**TO-DO ITEM**
Span requested from the data below: the line with "<!--- [youtube]: https://www.youtube.com/c/joshmadakor" through the line with "- 🔭 I am a passionate", both included. Give only these lines again, exactly, and leave every picture out.

═════ THE DATA ═════

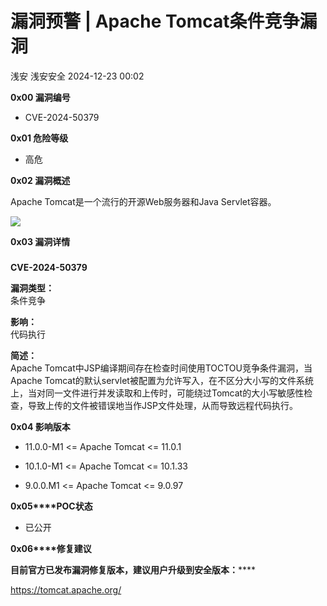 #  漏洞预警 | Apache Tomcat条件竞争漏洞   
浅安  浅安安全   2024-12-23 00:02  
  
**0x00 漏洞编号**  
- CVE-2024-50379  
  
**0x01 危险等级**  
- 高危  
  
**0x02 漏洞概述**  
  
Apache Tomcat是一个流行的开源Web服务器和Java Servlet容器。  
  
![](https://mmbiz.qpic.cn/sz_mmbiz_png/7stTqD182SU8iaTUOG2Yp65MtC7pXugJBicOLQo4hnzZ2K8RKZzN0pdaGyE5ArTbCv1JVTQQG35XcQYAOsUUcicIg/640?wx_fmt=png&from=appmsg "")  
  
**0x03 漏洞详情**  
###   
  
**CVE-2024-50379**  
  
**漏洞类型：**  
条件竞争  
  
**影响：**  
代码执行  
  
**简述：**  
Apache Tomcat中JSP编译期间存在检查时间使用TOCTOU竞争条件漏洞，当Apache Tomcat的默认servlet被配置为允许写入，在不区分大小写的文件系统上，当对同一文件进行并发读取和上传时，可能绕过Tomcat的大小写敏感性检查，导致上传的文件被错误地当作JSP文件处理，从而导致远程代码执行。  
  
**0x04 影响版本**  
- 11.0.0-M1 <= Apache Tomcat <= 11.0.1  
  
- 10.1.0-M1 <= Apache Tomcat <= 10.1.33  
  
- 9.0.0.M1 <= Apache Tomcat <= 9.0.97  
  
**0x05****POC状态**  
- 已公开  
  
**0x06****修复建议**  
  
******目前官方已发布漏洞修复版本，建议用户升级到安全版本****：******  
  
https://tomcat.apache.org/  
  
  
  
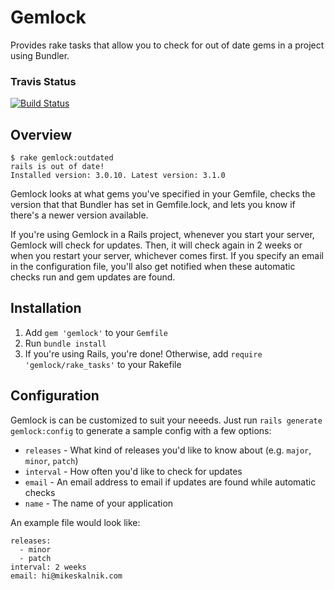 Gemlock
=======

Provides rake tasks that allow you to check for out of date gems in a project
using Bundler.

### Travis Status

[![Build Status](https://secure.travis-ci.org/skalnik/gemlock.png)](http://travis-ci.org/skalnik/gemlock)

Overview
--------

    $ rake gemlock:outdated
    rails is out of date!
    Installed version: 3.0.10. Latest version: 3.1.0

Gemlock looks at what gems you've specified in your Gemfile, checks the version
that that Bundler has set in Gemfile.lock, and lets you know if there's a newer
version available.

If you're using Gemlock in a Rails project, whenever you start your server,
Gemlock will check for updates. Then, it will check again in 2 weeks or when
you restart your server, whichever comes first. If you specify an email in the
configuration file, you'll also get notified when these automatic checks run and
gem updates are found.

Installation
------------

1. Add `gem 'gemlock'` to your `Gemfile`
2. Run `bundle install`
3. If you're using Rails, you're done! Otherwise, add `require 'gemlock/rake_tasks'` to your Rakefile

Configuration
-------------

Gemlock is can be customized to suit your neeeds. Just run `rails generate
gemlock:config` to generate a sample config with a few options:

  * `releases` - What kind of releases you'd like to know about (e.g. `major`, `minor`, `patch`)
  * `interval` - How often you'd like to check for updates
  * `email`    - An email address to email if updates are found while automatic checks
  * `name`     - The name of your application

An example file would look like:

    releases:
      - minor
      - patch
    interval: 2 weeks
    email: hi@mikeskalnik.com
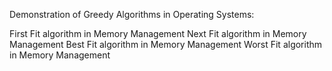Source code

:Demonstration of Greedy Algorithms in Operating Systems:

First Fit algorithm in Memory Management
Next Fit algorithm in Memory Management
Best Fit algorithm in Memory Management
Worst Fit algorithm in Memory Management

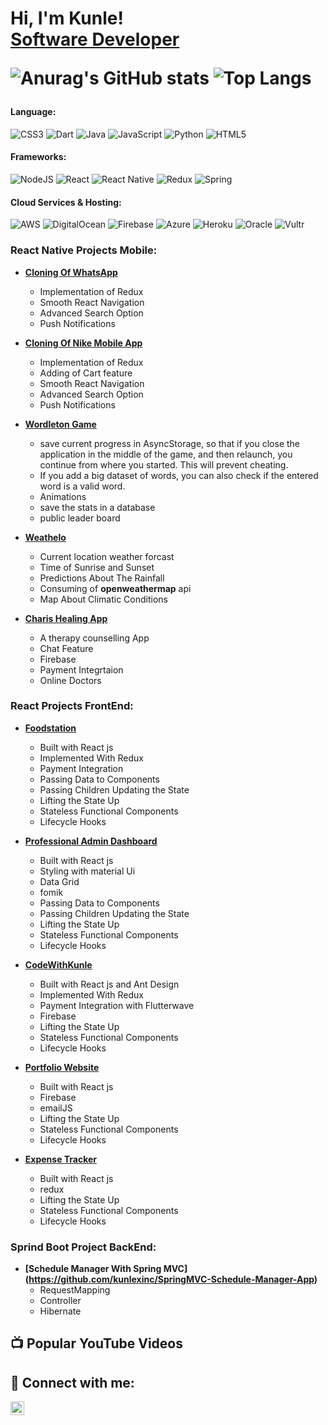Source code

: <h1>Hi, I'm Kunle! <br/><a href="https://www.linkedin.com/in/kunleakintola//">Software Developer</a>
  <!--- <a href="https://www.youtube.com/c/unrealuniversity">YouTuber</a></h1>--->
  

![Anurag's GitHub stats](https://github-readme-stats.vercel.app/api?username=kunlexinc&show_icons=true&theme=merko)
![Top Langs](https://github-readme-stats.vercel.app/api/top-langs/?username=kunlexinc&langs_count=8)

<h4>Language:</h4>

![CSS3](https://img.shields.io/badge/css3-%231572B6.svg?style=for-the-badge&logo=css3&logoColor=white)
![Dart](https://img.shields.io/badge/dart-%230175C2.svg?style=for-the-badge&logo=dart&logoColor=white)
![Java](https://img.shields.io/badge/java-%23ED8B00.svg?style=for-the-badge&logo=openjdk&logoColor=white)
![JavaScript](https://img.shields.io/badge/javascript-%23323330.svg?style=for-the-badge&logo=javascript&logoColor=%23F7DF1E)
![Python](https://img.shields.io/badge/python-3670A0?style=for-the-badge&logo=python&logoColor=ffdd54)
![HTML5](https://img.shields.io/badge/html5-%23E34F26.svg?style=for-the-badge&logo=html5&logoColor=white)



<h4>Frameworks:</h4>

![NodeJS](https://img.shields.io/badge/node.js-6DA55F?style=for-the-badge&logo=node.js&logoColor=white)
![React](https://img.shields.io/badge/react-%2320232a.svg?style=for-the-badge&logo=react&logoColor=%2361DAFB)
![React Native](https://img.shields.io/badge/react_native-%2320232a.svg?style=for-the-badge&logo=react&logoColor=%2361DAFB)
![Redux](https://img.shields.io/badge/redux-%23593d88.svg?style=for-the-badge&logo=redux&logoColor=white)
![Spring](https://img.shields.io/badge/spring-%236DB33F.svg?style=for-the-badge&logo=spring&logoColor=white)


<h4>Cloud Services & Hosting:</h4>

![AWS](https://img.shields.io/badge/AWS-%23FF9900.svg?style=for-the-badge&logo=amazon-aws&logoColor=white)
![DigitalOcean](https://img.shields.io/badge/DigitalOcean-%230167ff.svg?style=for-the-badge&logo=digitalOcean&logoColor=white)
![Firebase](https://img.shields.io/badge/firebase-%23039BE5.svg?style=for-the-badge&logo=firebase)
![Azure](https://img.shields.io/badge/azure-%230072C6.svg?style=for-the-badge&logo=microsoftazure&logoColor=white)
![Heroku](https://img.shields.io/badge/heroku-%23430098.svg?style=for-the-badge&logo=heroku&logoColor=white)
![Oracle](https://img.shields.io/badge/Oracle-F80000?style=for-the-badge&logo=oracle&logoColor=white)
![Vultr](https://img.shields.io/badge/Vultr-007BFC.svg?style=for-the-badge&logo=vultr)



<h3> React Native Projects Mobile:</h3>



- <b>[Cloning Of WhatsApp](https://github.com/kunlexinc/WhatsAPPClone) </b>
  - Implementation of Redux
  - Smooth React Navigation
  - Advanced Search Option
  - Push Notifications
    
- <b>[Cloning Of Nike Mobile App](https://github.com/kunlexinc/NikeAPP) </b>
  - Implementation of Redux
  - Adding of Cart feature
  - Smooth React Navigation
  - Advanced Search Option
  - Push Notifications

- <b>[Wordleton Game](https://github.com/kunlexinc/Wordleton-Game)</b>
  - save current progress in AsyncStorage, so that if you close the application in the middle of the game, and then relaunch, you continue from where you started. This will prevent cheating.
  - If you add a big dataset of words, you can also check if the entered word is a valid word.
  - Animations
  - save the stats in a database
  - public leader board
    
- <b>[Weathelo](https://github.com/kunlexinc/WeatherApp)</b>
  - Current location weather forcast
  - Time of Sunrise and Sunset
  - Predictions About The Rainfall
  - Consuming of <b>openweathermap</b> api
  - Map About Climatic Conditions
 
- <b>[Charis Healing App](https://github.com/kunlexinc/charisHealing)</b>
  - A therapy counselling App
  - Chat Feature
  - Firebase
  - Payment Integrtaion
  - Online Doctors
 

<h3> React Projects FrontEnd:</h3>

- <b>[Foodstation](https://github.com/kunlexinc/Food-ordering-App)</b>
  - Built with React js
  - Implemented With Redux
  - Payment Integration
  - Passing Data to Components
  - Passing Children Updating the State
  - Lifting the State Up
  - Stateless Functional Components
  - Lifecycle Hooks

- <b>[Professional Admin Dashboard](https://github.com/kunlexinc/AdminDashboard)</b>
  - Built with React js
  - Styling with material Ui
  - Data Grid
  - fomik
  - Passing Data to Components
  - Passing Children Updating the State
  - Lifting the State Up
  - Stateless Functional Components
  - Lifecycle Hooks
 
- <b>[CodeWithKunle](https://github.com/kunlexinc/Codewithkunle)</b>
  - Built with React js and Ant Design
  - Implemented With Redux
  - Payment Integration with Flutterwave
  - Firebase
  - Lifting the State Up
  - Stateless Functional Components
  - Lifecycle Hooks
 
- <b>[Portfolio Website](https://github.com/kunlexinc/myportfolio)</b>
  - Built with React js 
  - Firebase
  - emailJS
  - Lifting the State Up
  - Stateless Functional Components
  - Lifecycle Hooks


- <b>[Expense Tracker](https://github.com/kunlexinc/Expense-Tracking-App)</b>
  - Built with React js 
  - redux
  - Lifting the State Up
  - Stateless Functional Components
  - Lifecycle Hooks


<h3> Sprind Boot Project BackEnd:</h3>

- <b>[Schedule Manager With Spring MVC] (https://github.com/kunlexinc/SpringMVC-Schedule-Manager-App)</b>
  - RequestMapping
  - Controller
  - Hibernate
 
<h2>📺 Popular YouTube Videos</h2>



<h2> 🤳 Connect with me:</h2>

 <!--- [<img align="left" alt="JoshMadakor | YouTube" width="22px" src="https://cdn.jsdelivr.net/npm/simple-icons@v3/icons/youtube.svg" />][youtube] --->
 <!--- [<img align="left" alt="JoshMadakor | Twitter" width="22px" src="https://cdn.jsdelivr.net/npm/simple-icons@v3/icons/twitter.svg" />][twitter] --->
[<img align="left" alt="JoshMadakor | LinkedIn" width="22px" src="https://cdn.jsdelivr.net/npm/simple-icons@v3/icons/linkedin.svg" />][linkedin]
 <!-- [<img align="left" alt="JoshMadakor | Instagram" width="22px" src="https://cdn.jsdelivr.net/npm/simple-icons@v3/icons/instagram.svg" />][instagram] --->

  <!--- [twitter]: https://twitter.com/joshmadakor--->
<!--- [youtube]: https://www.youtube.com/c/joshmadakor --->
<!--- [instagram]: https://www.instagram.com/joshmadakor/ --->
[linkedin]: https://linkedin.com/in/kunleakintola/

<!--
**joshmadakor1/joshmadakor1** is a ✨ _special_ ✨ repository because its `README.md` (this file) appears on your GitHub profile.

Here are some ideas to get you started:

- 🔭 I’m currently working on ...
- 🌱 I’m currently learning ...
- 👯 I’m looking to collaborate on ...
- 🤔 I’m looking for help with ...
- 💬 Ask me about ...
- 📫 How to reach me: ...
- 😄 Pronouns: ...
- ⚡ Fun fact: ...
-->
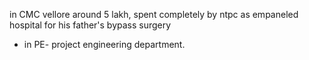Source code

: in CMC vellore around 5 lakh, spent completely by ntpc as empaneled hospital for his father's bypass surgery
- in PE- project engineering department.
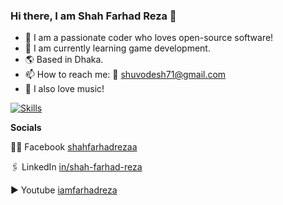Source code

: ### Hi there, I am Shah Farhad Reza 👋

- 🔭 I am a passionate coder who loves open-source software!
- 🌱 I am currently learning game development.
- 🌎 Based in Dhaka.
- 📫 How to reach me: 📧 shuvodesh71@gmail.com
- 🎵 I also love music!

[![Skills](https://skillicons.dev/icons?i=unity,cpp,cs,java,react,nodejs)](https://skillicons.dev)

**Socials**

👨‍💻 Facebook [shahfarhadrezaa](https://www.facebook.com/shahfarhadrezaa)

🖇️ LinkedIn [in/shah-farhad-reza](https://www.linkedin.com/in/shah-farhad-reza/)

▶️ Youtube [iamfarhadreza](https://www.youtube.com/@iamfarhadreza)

═════

**EXPECTED ANSWER**
<!--- [youtube]: https://www.youtube.com/c/joshmadakor --->
<!--- [instagram]: https://www.instagram.com/joshmadakor/ --->
[linkedin]: https://linkedin.com/in/kunleakintola/

<!--
**joshmadakor1/joshmadakor1** is a ✨ _special_ ✨ repository because its `README.md` (this file) appears on your GitHub profile.

Here are some ideas to get you started:

- 🔭 I’m currently working on ...
- 🌱 I’m currently learning ...
- 👯 I’m looking to collaborate on ...
- 🤔 I’m looking for help with ...
- 💬 Ask me about ...
- 📫 How to reach me: ...
- 😄 Pronouns: ...
- ⚡ Fun fact: ...
-->
Source code

: in CMC vellore around 5 lakh, spent completely by ntpc as empaneled hospital for his father's bypass surgery
- in PE- project engineering department.
Source code

: ### Hi there, I am Shah Farhad Reza 👋

- 🔭 I am a passionate coder who loves open-source software!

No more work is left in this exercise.